◆ **Page excerpt**
---+---

Any investment or investment activity to which this announcement relates is
available only to Relevant Persons and will be engaged in only with Relevant
Persons.
This announcement includes statements that are, or may be deemed to be,
forward-looking statements. These forward-looking statements may be identified
by the use of forward-looking terminology, including the terms "intends",
"expects", "will", or "may", or, in each case, their negative or other
variations or comparable terminology, or by discussions of strategy, plans,
objectives, goals, future events or intentions. These forward-looking
statements include all matters that are not historical facts. No assurances
can be given that the forward-looking statements in this announcement will be
realised. As a result, no undue reliance should be placed on these
forward-looking statements as a prediction of actual results or otherwise.
In connection with the Placing, the Sole Global Co-ordinator and any of its
affiliates may take up a portion of the Placing Shares as a principal position
and in that capacity may retain, purchase, sell, offer to sell for its own
account such shares and other securities of the Company or related investments
in connection with the Placing or otherwise. Accordingly, references in this
announcement to the Placing Shares being sold, offered, subscribed, acquired,
placed or otherwise dealt in should be read as including any issue or offer
to, or subscription, acquisition, placing or dealing by, the Sole Global
Co-ordinator and any of its affiliates acting in such capacity. In addition,
the Sole Global Co-ordinator and any of its affiliates may have entered or may
enter into financing arrangements (including swaps or contracts for
differences) with investors in connection with which the Sole Global
Co-ordinator and any of its affiliates may from time to time acquire, hold or
dispose of shares in the Company. The Sole Global Co-ordinator does not intend
to disclose the extent of any such investment or transactions otherwise than
in accordance with any legal or regulatory obligations to do so.
Any communications that a transaction is or that the book is "covered" (i.e.
indicated demand from investors in the book equals or exceeds the amount of
the securities being offered) are not any indications or assurances that the
book will remain covered or that the transaction and securities will be fully
distributed by the Sole Global Co-ordinator.
Neither the Sole Global Co-ordinator or any of its affiliates or its or its
affiliates' directors, officers, employees, advisers or agents, accepts any
responsibility or liability whatsoever for or makes any representation or
warranty, express or implied, as to the truth, accuracy or completeness of the
information in this announcement (or whether any information has been omitted
from the announcement) whether written, oral or in a visual or electronic
form, and howsoever transmitted or made available or for any loss howsoever
arising from any use of this announcement or its contents or otherwise arising
in connection therewith. No prospectus or offering document has been or will
be prepared in connection with this secondary offering. Any investment
decision to buy securities in the secondary offering must be made solely on
the basis of publicly available information. Such information is not the
responsibility of, and has not been independently verified by, any of the
Seller, the Sole Global Co-ordinator or any of its affiliates.
The Sole Global Co-ordinator is acting on behalf of the Seller and no one
else in connection with the Placing and will not be responsible to any other
person for providing the protections afforded to any of its clients or for
providing advice in relation to the Placing.
Barclays Bank PLC, which is authorised by the Prudential Regulation Authority
("PRA") and regulated by the Financial Conduct Authority and the PRA, is
acting on behalf of the Seller only in connection with the Placing and no one
else, and will not be responsible to anyone other than the Seller for
providing the protections offered to clients of Barclays Bank PLC, nor for
providing advice in relation to the Placing Shares or the Placing.

---+---

◆ **Records**
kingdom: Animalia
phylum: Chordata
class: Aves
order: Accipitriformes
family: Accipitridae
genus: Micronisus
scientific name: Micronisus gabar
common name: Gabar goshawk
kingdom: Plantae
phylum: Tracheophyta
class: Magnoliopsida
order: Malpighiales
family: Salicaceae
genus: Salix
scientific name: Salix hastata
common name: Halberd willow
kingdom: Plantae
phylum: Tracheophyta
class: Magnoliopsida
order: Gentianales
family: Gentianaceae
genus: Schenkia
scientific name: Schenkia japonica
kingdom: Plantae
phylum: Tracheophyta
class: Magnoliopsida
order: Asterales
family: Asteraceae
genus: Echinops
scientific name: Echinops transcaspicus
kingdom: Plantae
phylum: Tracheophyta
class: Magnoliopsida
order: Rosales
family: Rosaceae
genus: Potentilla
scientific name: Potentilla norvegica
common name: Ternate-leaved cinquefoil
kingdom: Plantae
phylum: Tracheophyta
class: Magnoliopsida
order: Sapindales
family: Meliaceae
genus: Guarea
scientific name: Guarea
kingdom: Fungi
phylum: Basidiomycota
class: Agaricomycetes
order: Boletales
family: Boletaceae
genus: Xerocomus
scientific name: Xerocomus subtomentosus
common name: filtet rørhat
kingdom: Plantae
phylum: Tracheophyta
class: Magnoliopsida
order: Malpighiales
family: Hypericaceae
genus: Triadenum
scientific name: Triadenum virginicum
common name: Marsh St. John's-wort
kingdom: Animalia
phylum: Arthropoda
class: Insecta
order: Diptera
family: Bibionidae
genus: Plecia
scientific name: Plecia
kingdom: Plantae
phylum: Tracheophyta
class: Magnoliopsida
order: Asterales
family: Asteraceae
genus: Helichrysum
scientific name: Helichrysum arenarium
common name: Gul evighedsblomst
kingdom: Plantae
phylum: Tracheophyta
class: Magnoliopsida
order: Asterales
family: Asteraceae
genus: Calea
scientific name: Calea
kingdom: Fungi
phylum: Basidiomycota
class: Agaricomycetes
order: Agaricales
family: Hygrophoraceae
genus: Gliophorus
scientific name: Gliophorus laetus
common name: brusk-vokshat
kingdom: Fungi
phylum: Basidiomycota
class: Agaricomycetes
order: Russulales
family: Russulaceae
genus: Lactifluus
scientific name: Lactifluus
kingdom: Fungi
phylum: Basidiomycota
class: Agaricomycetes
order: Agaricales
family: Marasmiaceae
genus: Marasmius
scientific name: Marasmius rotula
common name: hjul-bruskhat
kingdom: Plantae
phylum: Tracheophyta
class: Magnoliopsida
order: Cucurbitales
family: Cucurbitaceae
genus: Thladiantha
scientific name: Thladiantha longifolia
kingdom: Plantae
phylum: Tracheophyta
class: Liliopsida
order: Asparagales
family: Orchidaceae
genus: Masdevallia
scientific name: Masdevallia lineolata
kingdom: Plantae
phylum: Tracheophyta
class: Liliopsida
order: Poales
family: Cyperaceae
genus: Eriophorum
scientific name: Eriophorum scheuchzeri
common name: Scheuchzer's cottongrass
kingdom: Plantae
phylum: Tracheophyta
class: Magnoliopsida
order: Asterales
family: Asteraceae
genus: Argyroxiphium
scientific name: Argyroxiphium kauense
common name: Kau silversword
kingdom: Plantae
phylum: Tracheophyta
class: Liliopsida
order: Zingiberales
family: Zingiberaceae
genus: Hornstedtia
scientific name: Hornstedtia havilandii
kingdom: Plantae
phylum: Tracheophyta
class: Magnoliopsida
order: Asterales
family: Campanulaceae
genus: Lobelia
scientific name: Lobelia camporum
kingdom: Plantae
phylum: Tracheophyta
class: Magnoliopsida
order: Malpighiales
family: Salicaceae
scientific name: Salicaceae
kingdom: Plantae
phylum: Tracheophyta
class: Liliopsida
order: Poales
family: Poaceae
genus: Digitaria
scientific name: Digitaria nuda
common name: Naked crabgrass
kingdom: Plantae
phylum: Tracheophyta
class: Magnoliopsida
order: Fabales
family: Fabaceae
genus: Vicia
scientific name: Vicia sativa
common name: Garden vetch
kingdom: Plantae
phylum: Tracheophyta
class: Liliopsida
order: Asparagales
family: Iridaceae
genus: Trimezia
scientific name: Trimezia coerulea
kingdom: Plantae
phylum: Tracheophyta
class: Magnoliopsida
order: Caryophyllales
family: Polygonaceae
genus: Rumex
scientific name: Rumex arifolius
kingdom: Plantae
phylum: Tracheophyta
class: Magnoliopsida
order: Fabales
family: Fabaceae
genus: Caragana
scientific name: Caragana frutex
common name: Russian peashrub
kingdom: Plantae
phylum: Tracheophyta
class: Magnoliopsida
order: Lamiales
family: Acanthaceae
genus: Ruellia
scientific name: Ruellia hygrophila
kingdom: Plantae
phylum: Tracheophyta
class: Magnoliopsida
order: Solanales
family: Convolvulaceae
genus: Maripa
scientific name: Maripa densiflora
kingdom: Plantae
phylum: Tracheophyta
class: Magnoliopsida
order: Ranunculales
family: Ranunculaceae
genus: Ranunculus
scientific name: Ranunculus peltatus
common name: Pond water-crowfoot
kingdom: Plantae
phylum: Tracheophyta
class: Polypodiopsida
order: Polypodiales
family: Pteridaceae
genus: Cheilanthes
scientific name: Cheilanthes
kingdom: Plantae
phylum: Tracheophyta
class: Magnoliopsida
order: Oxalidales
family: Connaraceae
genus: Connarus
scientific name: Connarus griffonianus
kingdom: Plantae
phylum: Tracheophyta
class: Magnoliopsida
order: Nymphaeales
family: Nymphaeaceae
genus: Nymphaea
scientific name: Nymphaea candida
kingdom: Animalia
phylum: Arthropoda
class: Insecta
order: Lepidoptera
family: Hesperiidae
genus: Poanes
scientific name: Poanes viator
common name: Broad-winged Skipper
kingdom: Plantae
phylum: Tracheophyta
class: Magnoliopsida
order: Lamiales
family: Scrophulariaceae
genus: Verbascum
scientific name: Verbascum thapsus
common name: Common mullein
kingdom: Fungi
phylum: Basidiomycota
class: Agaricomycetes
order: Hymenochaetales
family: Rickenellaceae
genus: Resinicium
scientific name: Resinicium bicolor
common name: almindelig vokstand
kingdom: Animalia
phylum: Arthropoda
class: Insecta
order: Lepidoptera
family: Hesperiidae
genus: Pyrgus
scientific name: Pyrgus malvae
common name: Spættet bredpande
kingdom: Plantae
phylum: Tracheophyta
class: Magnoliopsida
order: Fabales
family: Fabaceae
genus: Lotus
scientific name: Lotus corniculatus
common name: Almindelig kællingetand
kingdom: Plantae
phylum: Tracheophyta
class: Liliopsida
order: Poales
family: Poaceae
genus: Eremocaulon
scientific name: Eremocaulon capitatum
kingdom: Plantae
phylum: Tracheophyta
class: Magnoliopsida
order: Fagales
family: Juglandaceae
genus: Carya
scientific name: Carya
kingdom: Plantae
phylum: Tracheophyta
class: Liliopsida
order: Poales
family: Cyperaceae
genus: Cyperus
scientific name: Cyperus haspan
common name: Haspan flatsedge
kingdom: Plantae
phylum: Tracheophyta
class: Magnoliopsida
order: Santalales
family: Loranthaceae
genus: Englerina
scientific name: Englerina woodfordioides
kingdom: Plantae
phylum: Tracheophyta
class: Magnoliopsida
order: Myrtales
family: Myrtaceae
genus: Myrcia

---+---

◆ **Given task A**
According to the announcement excerpt, why should readers not place undue reliance on its forward-looking statements? Answer in one to three sentences.
◆ **Given task B**
For each statement, state whether it agrees with the announcement excerpt, answering yes or no and quoting the deciding words exactly: (i) A prospectus will be prepared in connection with the secondary offering. (ii) Barclays Bank PLC is regulated by the Financial Conduct Authority and the PRA. (iii) A communication that the book is "covered" assures that it will remain covered.
◆ **Given task C**
Reproduce verbatim the passage of the announcement excerpt that begins at the words "indicated demand from" and ends after the words "Sole Global Co-ordinator.".
The entries are separate material and form no part of the announcement excerpt.

◆ **Correct answer A**
No assurances can be given that the forward-looking statements in the announcement will be realized. For that reason, they should not be relied on as a prediction of actual results or otherwise.

◆ **Correct answer B**
(i) No: "No prospectus or offering document has been or will be prepared in connection with this secondary offering."
(ii) Yes: "regulated by the Financial Conduct Authority and the PRA"
(iii) No: "are not any indications or assurances that the book will remain covered"

◆ **Correct answer C**
indicated demand from investors in the book equals or exceeds the amount of
the securities being offered) are not any indications or assurances that the
book will remain covered or that the transaction and securities will be fully
distributed by the Sole Global Co-ordinator.